De todas os parâmetros medidos em nosso estudo, a PCA mostrou que os parâmetros de maior peso para o componente principal (PC1) foram aqueles relacionados com a biomassa das plantas, conforme já foi observado em estudo realizado por Keddy et al. (2002) que assume que os parâmetros de biomassa total são os representantes mais adequados para avaliar a performance competitiva entre plantas. Os nossos resultados demonstraram que capacidade de discriminação das plantas em cada grupo influenciou o crescimento como um todo, indicando que as relações genéticas podem determinar a intensidade da competição. Tendo em vista que a discriminação de outros indivíduos pode gerar custos e comprometer o desenvolvimento vegetal pelo predomínio de interações competitivas, sugerimos que plantas de baixo grau de parentesco foram mais competitivas do que plantas de grau de parentesco intermediário, uma vez que as plantas de população reduziram mais o seu crescimento pela interação radicular do que plantas meio-irmãos. Por sua vez, plantas meio-irmãos foram mais competitivas do que plantas clonais, pois o seu crescimento foi parcialmente influenciada pela NAd, enquanto que o desenvolvimento do grupo clonal teve baixa influência pela interação das raízes.
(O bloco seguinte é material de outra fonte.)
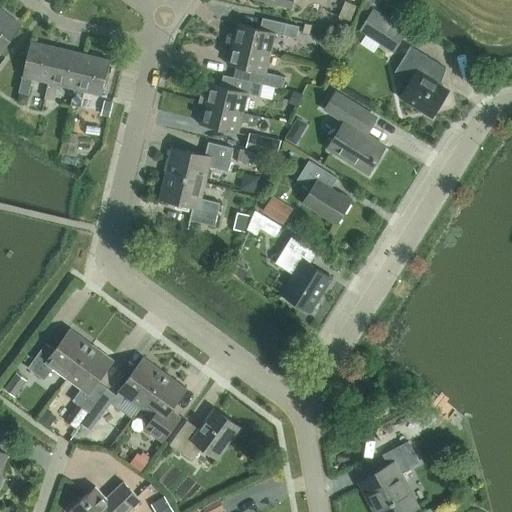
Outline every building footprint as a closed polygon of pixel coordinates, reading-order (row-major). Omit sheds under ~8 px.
[(357,7),(345,2),(339,17),(351,22),(357,7)] [(395,52),(408,30),(373,8),(360,30),(395,52)] [(0,9),(0,53),(0,54),(22,25),(0,9)] [(226,42),(271,53),(275,33),(297,38),(300,27),(286,23),(263,18),(260,29),(237,23),(234,35),(228,34),(226,42)] [(305,23),(302,32),(309,34),(312,25),(305,23)] [(33,79),(49,82),(58,48),(31,41),(23,76),(19,92),(29,95),(33,79)] [(234,77),(263,84),(271,86),(283,89),(285,77),(274,75),(274,74),(266,72),(271,53),(226,42),(224,51),(230,52),(227,64),(236,66),(234,77)] [(437,63),(411,47),(395,72),(410,81),(401,96),(432,116),(448,91),(437,84),(446,69),(437,63)] [(49,82),(45,98),(55,101),(59,85),(75,88),(75,89),(84,54),(58,48),(49,82)] [(75,88),(71,104),(82,107),(86,91),(102,95),(110,60),(84,54),(75,89),(75,88)] [(199,102),(243,113),(248,93),(260,96),(263,84),(234,77),(223,75),(221,86),(209,83),(207,95),(201,94),(199,102)] [(294,89),(289,101),(298,105),(303,93),(294,89)] [(378,118),(370,113),(336,92),(325,109),(345,121),(328,148),(368,173),(385,146),(368,135),(378,118)] [(20,93),(18,102),(27,104),(29,95),(20,93)] [(104,101),(101,114),(110,116),(113,102),(104,101)] [(257,116),(243,113),(199,102),(197,111),(203,112),(200,124),(239,133),(241,121),(255,124),(257,116)] [(78,120),(82,107),(71,104),(68,118),(78,120)] [(290,129),(285,138),(296,144),(299,140),(296,132),(290,129)] [(281,141),(250,134),(247,149),(278,156),(281,141)] [(173,147),(166,173),(205,182),(209,167),(228,171),(234,148),(208,142),(205,155),(173,147)] [(257,154),(241,150),(238,161),(255,165),(257,154)] [(338,178),(317,165),(310,161),(297,182),(311,191),(303,203),(337,224),(351,201),(331,188),(338,178)] [(205,182),(166,173),(160,199),(193,207),(190,220),(215,226),(221,203),(201,198),(205,182)] [(247,177),(244,189),(260,193),(264,181),(247,177)] [(293,210),(272,197),(263,211),(284,225),(293,210)] [(251,221),(248,229),(257,234),(261,227),(276,236),(282,225),(255,210),(251,221)] [(249,216),(238,213),(234,230),(246,233),(249,216)] [(294,274),(282,294),(311,312),(332,277),(310,264),(317,252),(291,236),(275,263),(294,274)] [(53,368),(67,379),(93,344),(72,328),(56,350),(46,343),(28,368),(45,380),(53,368)] [(93,344),(67,379),(81,389),(73,400),(78,404),(79,405),(89,412),(107,388),(98,381),(114,359),(93,344)] [(107,388),(89,412),(90,413),(82,425),(91,431),(99,420),(111,403),(118,408),(126,397),(140,407),(166,372),(145,357),(117,395),(107,388)] [(166,372),(140,407),(154,417),(146,429),(162,441),(180,417),(170,410),(187,388),(166,372)] [(27,382),(17,374),(4,390),(15,398),(27,382)] [(357,392),(373,384),(368,375),(352,383),(357,392)] [(371,419),(383,412),(379,403),(366,410),(371,419)] [(78,404),(66,420),(78,428),(81,424),(90,413),(89,412),(79,405),(78,404)] [(240,427),(215,409),(200,430),(188,420),(170,444),(192,461),(203,447),(217,458),(240,427)] [(390,468),(361,483),(376,511),(403,511),(417,505),(399,473),(420,462),(409,441),(383,454),(390,468)] [(149,462),(138,454),(131,464),(141,472),(149,462)] [(127,511),(141,500),(124,482),(107,498),(95,486),(69,511),(70,511),(127,511)] [(151,505),(155,511),(174,511),(164,496),(151,505)] [(203,508),(205,511),(219,511),(225,509),(220,499),(203,508)]
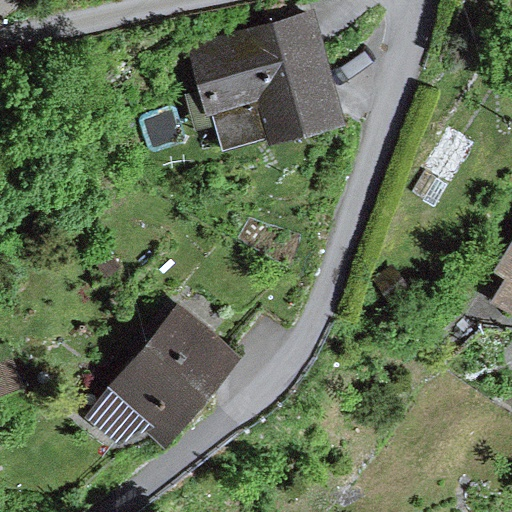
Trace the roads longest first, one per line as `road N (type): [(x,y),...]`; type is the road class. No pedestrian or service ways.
road 1 (residential): [(94,511),(279,374),(310,328),(408,24),(404,0)]
road 2 (residential): [(184,0),(0,33)]
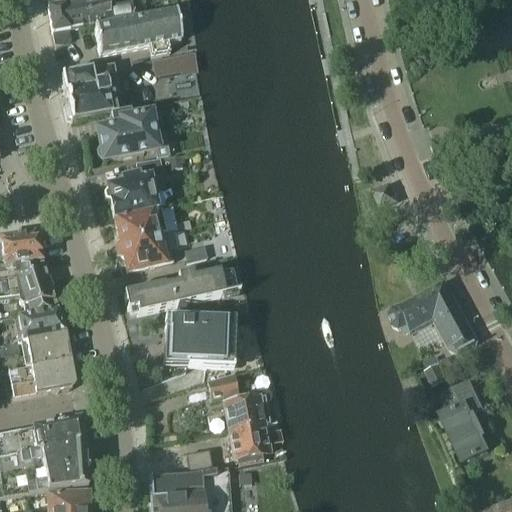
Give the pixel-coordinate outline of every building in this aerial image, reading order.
[(106,0),(104,0),(92,2),(93,7),(84,9),(88,30),(97,29),(132,22),(130,8),(108,12),(106,0)] [(433,0),(435,9),(456,4),(454,0),(433,0)] [(93,7),(92,2),(64,8),(46,11),(51,37),(67,34),(88,30),(84,9),(93,7)] [(145,11),(132,13),(133,21),(146,19),(145,11)] [(148,51),(150,61),(170,57),(168,47),(180,45),(175,16),(93,31),(98,60),(148,51)] [(67,34),(51,37),(54,47),(53,47),(53,48),(54,48),(55,49),(57,49),(59,49),(60,49),(62,49),(64,48),(65,48),(67,47),(69,46),(70,45),(69,45),(67,34)] [(177,61),(149,66),(152,81),(180,76),(177,61)] [(71,126),(108,118),(125,115),(121,95),(117,96),(111,69),(59,80),(63,98),(65,98),(66,106),(65,106),(65,107),(63,110),(63,111),(65,124),(66,124),(69,126),(71,126)] [(125,115),(108,118),(111,132),(95,135),(98,151),(96,155),(97,160),(101,163),(101,166),(117,163),(117,164),(142,159),(142,158),(156,155),(153,142),(161,140),(157,120),(150,121),(149,119),(144,120),(142,113),(125,116),(125,115)] [(168,169),(169,173),(182,172),(181,162),(168,163),(168,169)] [(108,204),(113,225),(156,215),(148,182),(162,179),(158,164),(135,168),(136,178),(119,182),(120,188),(106,192),(106,193),(103,196),(104,203),(108,204)] [(389,189),(373,196),(379,212),(395,206),(389,189)] [(113,225),(119,248),(165,237),(159,214),(156,215),(113,225)] [(165,237),(119,248),(119,249),(116,254),(117,261),(122,264),(125,278),(171,267),(168,254),(176,252),(172,236),(165,237)] [(0,271),(39,266),(40,266),(33,241),(29,239),(0,243),(0,271)] [(183,256),(186,267),(206,263),(203,251),(183,256)] [(209,277),(217,275),(215,265),(207,267),(209,277)] [(21,309),(24,320),(55,314),(52,305),(53,304),(43,275),(39,266),(0,271),(0,304),(10,303),(18,302),(19,306),(21,309)] [(219,300),(222,299),(218,280),(219,280),(218,276),(191,282),(190,277),(176,280),(177,287),(163,290),(163,289),(123,298),(126,315),(135,313),(136,320),(177,311),(176,322),(164,322),(162,372),(169,372),(168,374),(170,374),(170,372),(232,375),(232,371),(231,371),(233,325),(228,325),(227,324),(183,323),(182,309),(219,300)] [(444,286),(443,287),(400,310),(391,313),(388,319),(391,331),(398,334),(401,333),(403,338),(409,336),(409,337),(432,324),(450,356),(457,358),(476,348),(477,347),(476,346),(444,287),(444,286)] [(17,347),(25,346),(64,338),(64,337),(56,314),(55,314),(24,320),(17,321),(20,338),(16,338),(17,347)] [(25,346),(29,371),(68,364),(68,361),(70,360),(69,350),(66,349),(64,338),(25,346)] [(19,359),(17,347),(2,349),(4,361),(19,359)] [(436,361),(424,367),(426,371),(438,365),(436,361)] [(448,363),(441,366),(444,372),(451,368),(448,363)] [(68,364),(29,371),(30,373),(7,377),(13,404),(58,395),(70,393),(73,389),(71,376),(68,364)] [(437,370),(426,375),(433,390),(444,385),(437,370)] [(221,403),(228,436),(276,427),(276,426),(268,428),(265,408),(266,407),(267,407),(268,406),(269,405),(269,404),(270,403),(270,401),(270,400),(269,399),(269,398),(268,396),(266,395),(265,395),(264,395),(263,394),(262,395),(261,395),(259,396),(258,396),(258,397),(257,399),(257,401),(257,402),(244,405),(243,403),(242,402),(241,401),(240,400),(238,399),(236,399),(235,399),(232,380),(206,387),(210,405),(221,403)] [(440,424),(430,429),(450,473),(486,455),(480,442),(482,440),(472,420),(482,415),(468,386),(438,401),(446,418),(439,421),(440,424)] [(76,424),(0,438),(0,503),(87,491),(84,447),(80,426),(76,424)] [(276,427),(228,436),(233,464),(274,456),(271,442),(275,440),(277,436),(277,432),(276,427)] [(207,456),(187,460),(186,459),(184,459),(187,478),(190,478),(190,477),(210,473),(207,456)] [(147,483),(149,511),(228,511),(226,473),(188,480),(147,483)] [(86,511),(86,499),(47,500),(47,511),(86,511)] [(511,511),(511,503),(488,511),(511,511)]
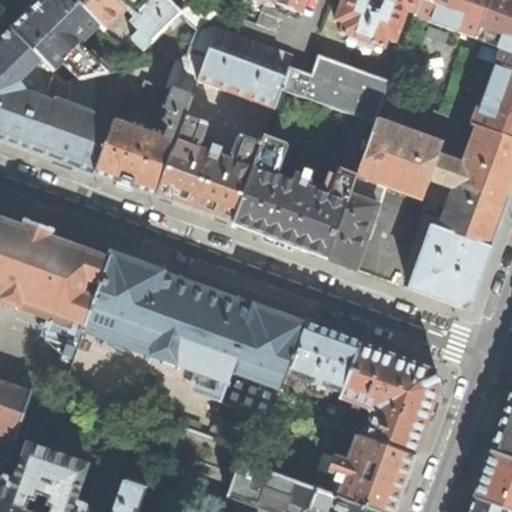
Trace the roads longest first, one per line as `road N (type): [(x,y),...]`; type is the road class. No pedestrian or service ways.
road 1 (residential): [(0,175),(486,359)]
road 2 (residential): [(430,511),(486,359)]
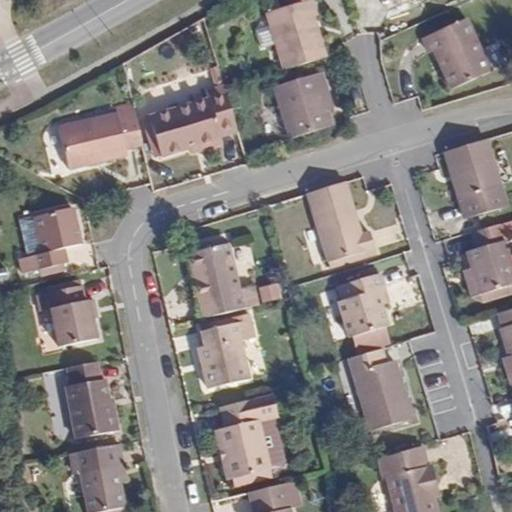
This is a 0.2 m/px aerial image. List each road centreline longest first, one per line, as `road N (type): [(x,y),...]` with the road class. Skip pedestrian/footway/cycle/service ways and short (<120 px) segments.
road 1 (residential): [(511,107),(162,210),(137,229),(131,270),(176,511)]
road 2 (secondary): [(16,61),(129,0)]
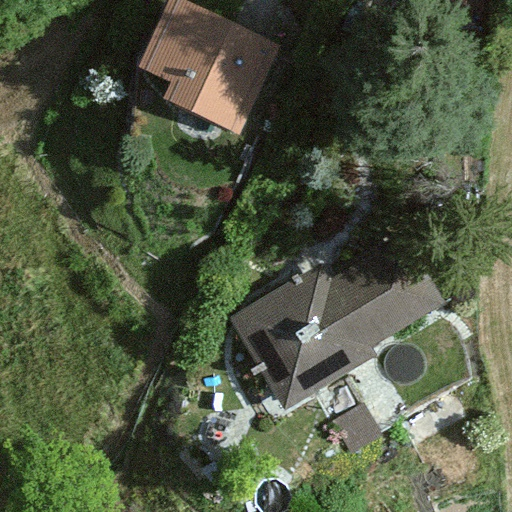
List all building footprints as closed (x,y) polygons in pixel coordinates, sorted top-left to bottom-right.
[(430,0),(430,7),(492,9),(493,0),(430,0)] [(275,49),(173,1),(145,60),(181,77),(172,95),(239,126),(275,49)] [(325,280),(242,326),(286,404),(371,357),(367,348),(442,307),(409,249),(332,292),(325,280)] [(333,412),(357,438),(409,402),(382,356),(350,369),(366,392),(333,412)] [(454,391),(403,417),(421,451),(472,425),(454,391)]
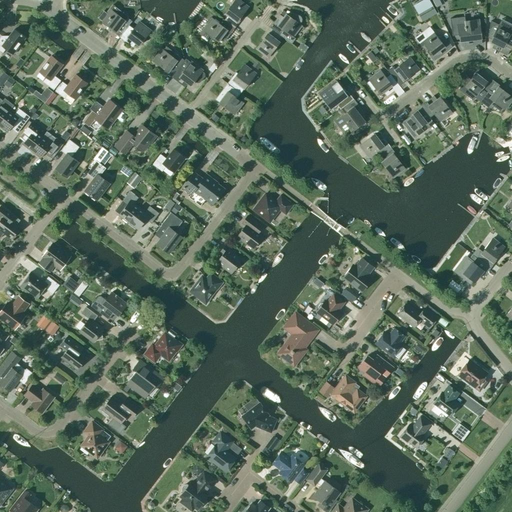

Estudos sobre reconhecimento parental em espécies animais têm sido reconhecido por muitas décadas, contudo, para espécies vegetais, somente recentemente que os biólogos têm direcionado suas atenções, e muitos ainda são céticos diante de estudos que demonstram que plantas podem possuir uma característica tão sofisticada (KLEMENS, 2008; MASCLAUX et al. 2010; BIEDRZYCKI; BAIS, 2010a), sendo que alguns deles são direcionados à falta de evidências moleculares, aumentando o debate sobre o assunto (BAIS, 2015). Tal como os animais, as plantas passam por processo evolutivo a milhares de anos, e são sujeitas a diversas situações como competição por recursos e aumentar o

fitness. Nesse sentido, o uso de estratégias que garantem a sua sobrevivência, tal como o reconhecimento parental, não deveria parecer tão surpreendente.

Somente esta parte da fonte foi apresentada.